Linux is a multi-user environment by default. Each user has his own folder in /home/TheUserName
Users are highly restricted outside that folder. They only have read access to most things.
By default, the Raspberry Pi comes with a single user called pi
. This user has a home directory called /home/pi/
. The catch: By default the pi
user has the ability to access anything through sudo
, which executes commands as root.
The solution
Make a new user.
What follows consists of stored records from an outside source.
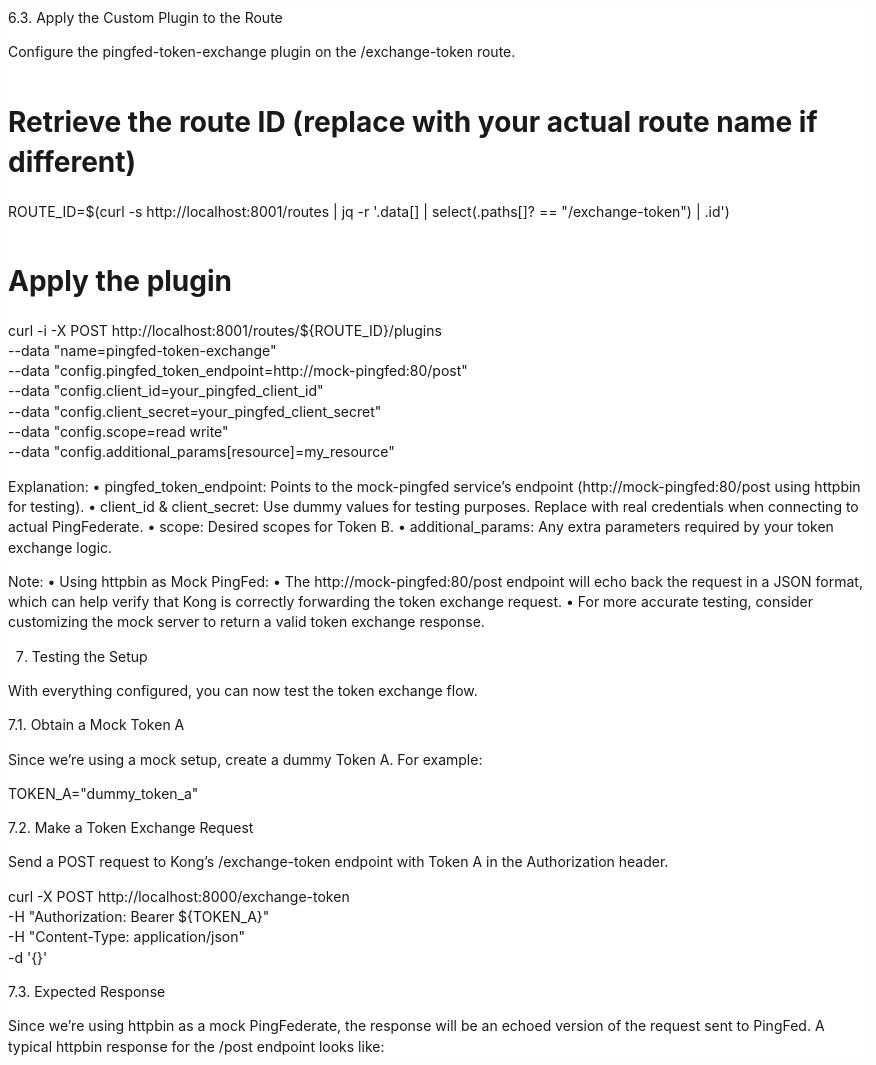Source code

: 6.3. Apply the Custom Plugin to the Route

Configure the pingfed-token-exchange plugin on the /exchange-token route.

# Retrieve the route ID (replace <route-name> with your actual route name if different)
ROUTE_ID=$(curl -s http://localhost:8001/routes | jq -r '.data[] | select(.paths[]? == "/exchange-token") | .id')

# Apply the plugin
curl -i -X POST http://localhost:8001/routes/${ROUTE_ID}/plugins \
  --data "name=pingfed-token-exchange" \
  --data "config.pingfed_token_endpoint=http://mock-pingfed:80/post" \
  --data "config.client_id=your_pingfed_client_id" \
  --data "config.client_secret=your_pingfed_client_secret" \
  --data "config.scope=read write" \
  --data "config.additional_params[resource]=my_resource"

Explanation:
	•	pingfed_token_endpoint: Points to the mock-pingfed service’s endpoint (http://mock-pingfed:80/post using httpbin for testing).
	•	client_id & client_secret: Use dummy values for testing purposes. Replace with real credentials when connecting to actual PingFederate.
	•	scope: Desired scopes for Token B.
	•	additional_params: Any extra parameters required by your token exchange logic.

Note:
	•	Using httpbin as Mock PingFed:
	•	The http://mock-pingfed:80/post endpoint will echo back the request in a JSON format, which can help verify that Kong is correctly forwarding the token exchange request.
	•	For more accurate testing, consider customizing the mock server to return a valid token exchange response.

7. Testing the Setup

With everything configured, you can now test the token exchange flow.

7.1. Obtain a Mock Token A

Since we’re using a mock setup, create a dummy Token A. For example:

TOKEN_A="dummy_token_a"

7.2. Make a Token Exchange Request

Send a POST request to Kong’s /exchange-token endpoint with Token A in the Authorization header.

curl -X POST http://localhost:8000/exchange-token \
  -H "Authorization: Bearer ${TOKEN_A}" \
  -H "Content-Type: application/json" \
  -d '{}'

7.3. Expected Response

Since we’re using httpbin as a mock PingFederate, the response will be an echoed version of the request sent to PingFed. A typical httpbin response for the /post endpoint looks like:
By default, new users don't have sudo
access.
sudo adduser guest
Now, when logging in (assuming terminal mode):
Just enter guest
as a username, enter your password, then type startx
to get into the GUI. This user will not be able to modify anything outside /home/guest
.
You may also want to change the default "Pi" password, execute this as pi
:
sudo passwd pi
Now your guest user will only be able to destroy their own /home/guest directory without damaging the rest of your Raspberry Pi.
Extra
You may also want to backup the fresh /home/guest. So that in case a guest messes the guest user up, you can simply recover it from the backup.
execute this as pi
:
mkdir /home/pi/backup
sudo cp /home/guest /home/pi/backup/guest
To recover the guest account:
sudo rm -f -r /home/guest #Remove the guest folder.
sudo cp /home/pi/backup/guest /home/ #Copy the backup to where the guest folder used to be.
sudo chown -R guest /home/guest #Give "guest" ownership of the new guest folder.
If you want the guest account to always reset on startup, make sure that same script always executes on boot by putting it in /etc/rc.local
.
sudo
is not meant for guests. This is a good definition of an "advanced feature".